CCXXVIII.
We’re going to have so much time together.
At least, that is what I tell myself when I miss you. Loneliness springs out of nowhere like the claws on a cat. We’ll have time, time to fall in love with boys in cities and fight in cities and live the weirdest, craziest, fucking-unimaginable-to-our-young-and-impressionable-minds lives in cities. I’m so happy to be with you; when I laugh at your stupid haircut, it is a prayer, a song, a thank you note.
I miss new orange paint and knowing I could always rule the world and eating bland meals because the salt was suspiciously blue, at a table of twelve meant for eight. I don’t like the way people feel, but I didn’t mind it then. The mural was ugly. The mural was really, really ugly.

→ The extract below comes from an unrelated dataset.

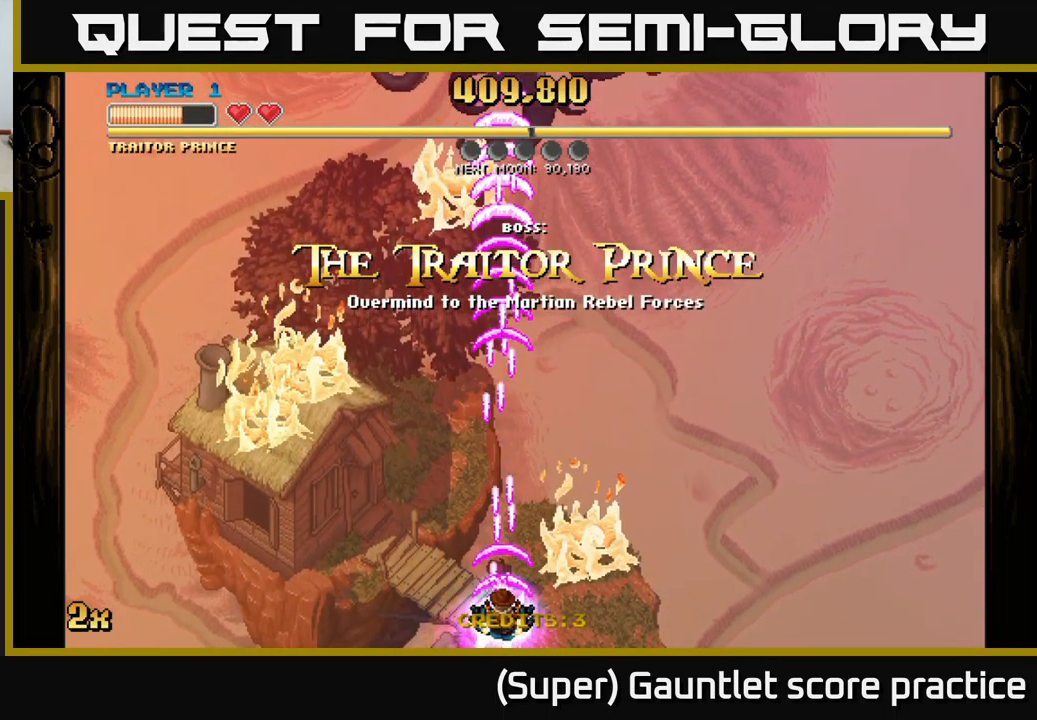
{"dt_ms": 500, "buttons": ["A"], "left_stick": "center", "events": []}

The last week of school we watched tv in the dark in the same room I’d sneak into on Saturday mornings to sit next to my father and grin his grin, identical self-satisfied smiles, the same room where they’d told us about our futures (and how silly it seems now to sit in a circle and make declarations, how proud and how pretentious, when really no one has any idea where they’ll be a month from now, let alone at the five-year reunion, asking “how did you turn out?” and everyone is lying anyway, everyone but us, when they ask how we turned out, we’ll turn out great, right? We’ll turn out great),
We watched tv in the dark; I drank a soda and fell asleep and woke up feeling lost but safe. We finished it the last day. I cried and touched your hair. It was a thank you note.